Plus au sud, se trouvait une vaste brasserie flamande que l’on pouvait encore voir sur le plan Maire de 1808.

Entre 1800 et 1827, la population parisienne est passée de 547 000 à 890 000 habitants, ce qui explique les nombreuses opérations immobilières menées par les banquiers et les architectes pour faire face aux problèmes de logement de l’époque et répondre au besoin de grand air et de verdure qui se faisait déjà sentir au cœur de la capitale.

L'initiative du lotissement de la cité Trévise revient à des spéculateurs qui souhaitaient satisfaire les demandes d’une population aisée, dont les activités dans le milieu de la banque et des affaires se situaient à proximité.

Adolphe Joanne, dans :  Paris : Nouveau guide de l’étranger et du Parisien de 1867, définit ainsi la cité : « On désigne sous le nom de cités des rues ouvertes par des particuliers sur leurs propres terrains et qui ne sont point livrées à la circulation publique. Plusieurs de ces cités situées dans des quartiers riches et luxueux, sont devenues, grâce aux magnifiques hôtels qu’elles renferment et au calme dont on y jouit, le séjour privilégié de l’aristocratie et de la finance » et il donne pour exemples les cités d’Antin, Bergère, Trévise et Vindé.

Pour la cité Trévise, il ajoute la description suivante : « Elle décrit une ligne brisée dont le milieu s’élargissant en forme de place est décoré d’une fontaine jaillissante qu’entoure un gracieux parterre. Les entrées de la cité sont fermées de belles grilles ».

La cité Trévise porte le nom d’Edouard Mortier (1768-1835), maréchal d’Empire qui s’était signalé lors des campagnes de Prusse et de Pologne et avait reçu de Napoléon, en 1808, le titre de duc de Trévise. Plus tard, devenu président du conseil du roi Louis-Philippe, il avait perdu la vie lors de l’attentat (dit attentat de Fieschi) perpétré contre le roi, boulevard du Temple, en 1835. Pour honorer sa mémoire, il avait été décidé en 1836 de donner son nom à une rue qui allait être percée entre la rue Richer et la rue Bleue (non loin de là où Mortier avait édifié son hôtel particulier), avant d’être prolongée en 1844, côté sud, jusqu’à la rue Bergère et en 1859, côté nord, jusqu’à la rue La Fayette.
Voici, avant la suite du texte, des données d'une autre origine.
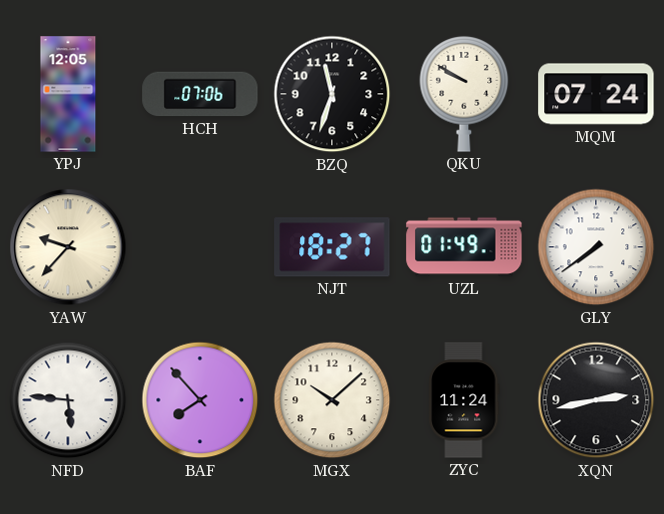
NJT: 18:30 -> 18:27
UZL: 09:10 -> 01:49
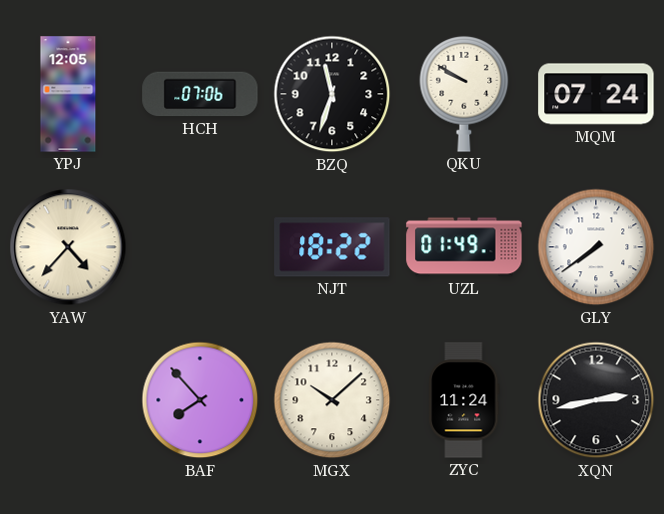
YAW: 9:37 -> 4:37
NJT: 18:27 -> 18:22
NFD: 5:46 -> none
Le même nom a été aussi donné à la nouvelle cité percée à proximité.

C’est à Edouard Moll (1797-1876), élève de François Debret, initié à l’art antique lors d’un séjour à Rome et connu pour avoir été chargé de l’entretien et de la restauration de la basilique Saint-Denis, que sont confiées la planification et la construction des immeubles de la cité destinés à accueillir une clientèle bourgeoise.

Gravure du journal l’Illustration (1844)

Les promoteurs de cette cité en vantaient les avantages en 1840 : « Bâtie dans le quartier le plus fréquenté et par conséquent le plus bruyant de Paris, la cité Trévise offre, au milieu du bruit des affaires et des plaisirs, une retraite agréable aux personnes amies du calme et de la tranquillité. Des concierges en livrée et des gardiens de nuit sont chargés de l’entretien et de la surveillance. Tout, en un mot, a été ordonné et prévu pour faire de cette nouvelle cité l’une des plus coquettes et des plus confortables habitations de la capitale »

Un journaliste de l’Illustration écrivait en septembre 1844 : « Placée près des boulevards, au centre du haut commerce et de la banque, cette nouvelle cité dont les hôtels et les maisons d’habitation entourent un parterre émaillé de fleurs, au milieu duquel s’élance une fontaine jaillissante, offre la retraite la plus agréable au milieu du bruit des affaires et des plaisirs ».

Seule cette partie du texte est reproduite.